Menurut Bapak Dang Bao Toan, Wakil Ketua Komite Rakyat Komune Binh Phu, daerah tersebut masih melestarikan banyak nilai budaya unik seperti musik gong, tari Xoang, tenun brokat, anyaman keranjang, menembak panah, bersama dengan lanskap alam dan kuliner yang kaya. Untuk mengembangkan pariwisata, komune tersebut memobilisasi para tetua desa, tokoh berpengaruh, dan kaum muda untuk mengubah pola pikir mereka, dan pada saat yang sama menyelenggarakan kunjungan bagi masyarakat untuk mempelajari model pariwisata berbasis komunitas di Vietnam Tengah.




Setelah melakukan kunjungan pelatihan praktis, penduduk desa sepakat untuk mengembangkan pariwisata berbasis komunitas dan membentuk delapan kelompok operasional: operasional dan bimbingan, kuliner, tenun brokat, tari gong dan Xoang, pengalaman menembak panah, homestay, kebun hutan, dan bukit tanaman obat. Kelompok tari gong dan Xoang serta kelompok tenun saja telah menarik hampir 40 pengrajin. Pemerintah daerah juga menyediakan 20 sepeda untuk wisatawan dan merintis budidaya tanaman kapulaga untuk menciptakan produk-produk berbasis pengalaman dan memperluas mata pencaharian masyarakat.

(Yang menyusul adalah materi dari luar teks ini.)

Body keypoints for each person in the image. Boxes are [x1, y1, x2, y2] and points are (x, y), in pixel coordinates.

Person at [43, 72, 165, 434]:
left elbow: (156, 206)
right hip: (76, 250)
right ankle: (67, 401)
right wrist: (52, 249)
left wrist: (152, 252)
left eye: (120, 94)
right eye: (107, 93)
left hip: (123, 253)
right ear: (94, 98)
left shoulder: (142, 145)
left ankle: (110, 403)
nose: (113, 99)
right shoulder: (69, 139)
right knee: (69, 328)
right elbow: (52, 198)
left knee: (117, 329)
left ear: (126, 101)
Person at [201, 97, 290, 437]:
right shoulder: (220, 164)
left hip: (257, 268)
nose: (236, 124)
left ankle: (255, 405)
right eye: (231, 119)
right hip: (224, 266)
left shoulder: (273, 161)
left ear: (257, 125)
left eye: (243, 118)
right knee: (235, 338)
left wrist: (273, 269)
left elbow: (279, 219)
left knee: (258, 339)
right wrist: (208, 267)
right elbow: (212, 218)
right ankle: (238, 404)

Untuk mengantisipasi permintaan akomodasi, keluarga Ibu Dinh Thi Nhe (59 tahun, desa Kon Giot 1) membangun homestay berdasarkan arsitektur rumah panjang Bahnar yang dipadukan dengan fasilitas modern.
"Banyak wisatawan dari Hanoi dan Ho Chi Minh City menginap selama beberapa hari untuk merasakan pengalaman ini. Saya hanya mengenakan biaya 135.000 VND per malam, asalkan penginapannya bersih dan nyaman sehingga tamu ingin kembali," ujar Ibu Nhe.

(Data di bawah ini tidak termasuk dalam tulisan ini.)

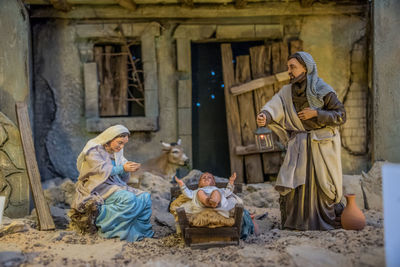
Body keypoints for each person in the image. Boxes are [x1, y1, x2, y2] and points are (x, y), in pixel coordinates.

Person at [256, 52, 346, 231]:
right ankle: (296, 222)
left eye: (293, 67)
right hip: (298, 146)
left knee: (322, 184)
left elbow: (341, 115)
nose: (289, 71)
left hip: (321, 146)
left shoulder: (322, 89)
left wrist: (317, 114)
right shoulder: (287, 91)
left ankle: (322, 221)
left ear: (306, 68)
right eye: (288, 67)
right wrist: (264, 116)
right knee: (294, 184)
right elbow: (275, 105)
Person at [70, 125, 154, 242]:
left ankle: (138, 231)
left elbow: (122, 177)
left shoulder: (117, 152)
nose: (121, 147)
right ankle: (109, 226)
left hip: (115, 184)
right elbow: (101, 170)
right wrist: (122, 168)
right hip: (98, 186)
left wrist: (129, 169)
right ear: (110, 138)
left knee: (145, 197)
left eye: (124, 144)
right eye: (119, 143)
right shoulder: (93, 150)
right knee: (128, 199)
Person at [174, 172, 255, 238]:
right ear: (199, 183)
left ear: (214, 182)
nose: (206, 178)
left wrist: (231, 182)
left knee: (216, 193)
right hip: (201, 209)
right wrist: (182, 184)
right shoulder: (196, 191)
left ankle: (214, 201)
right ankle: (208, 201)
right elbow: (187, 194)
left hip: (219, 208)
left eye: (209, 177)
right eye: (203, 178)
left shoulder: (219, 190)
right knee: (200, 193)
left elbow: (228, 191)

Ibu Dinh Thi Ech (63 tahun, desa Kon Giot 2) mengatakan bahwa pariwisata berbasis komunitas membantu masyarakat memperoleh penghasilan lebih banyak sekaligus menghidupkan kembali kebanggaan akan budaya tradisional. Semakin banyak anak muda yang belajar menenun kain brokat, memainkan gong, dan menampilkan tarian Xoang untuk melestarikan kerajinan tersebut dan melayani wisatawan.




Menurut Bapak Dang Bao Toan, nilai inti dari pariwisata berbasis komunitas terletak bukan pada proyek-proyek berskala besar, melainkan pada masyarakat dan identitas lokal.
"Kami tidak bertujuan untuk mendatangkan banyak wisatawan, melainkan menggunakan pengetahuan lokal, budaya tradisional, dan lanskap alam sebagai produk pariwisata. Pembangunan harus dikaitkan dengan konservasi, tanpa mengganggu ruang hidup dan identitas masyarakat," tegasnya.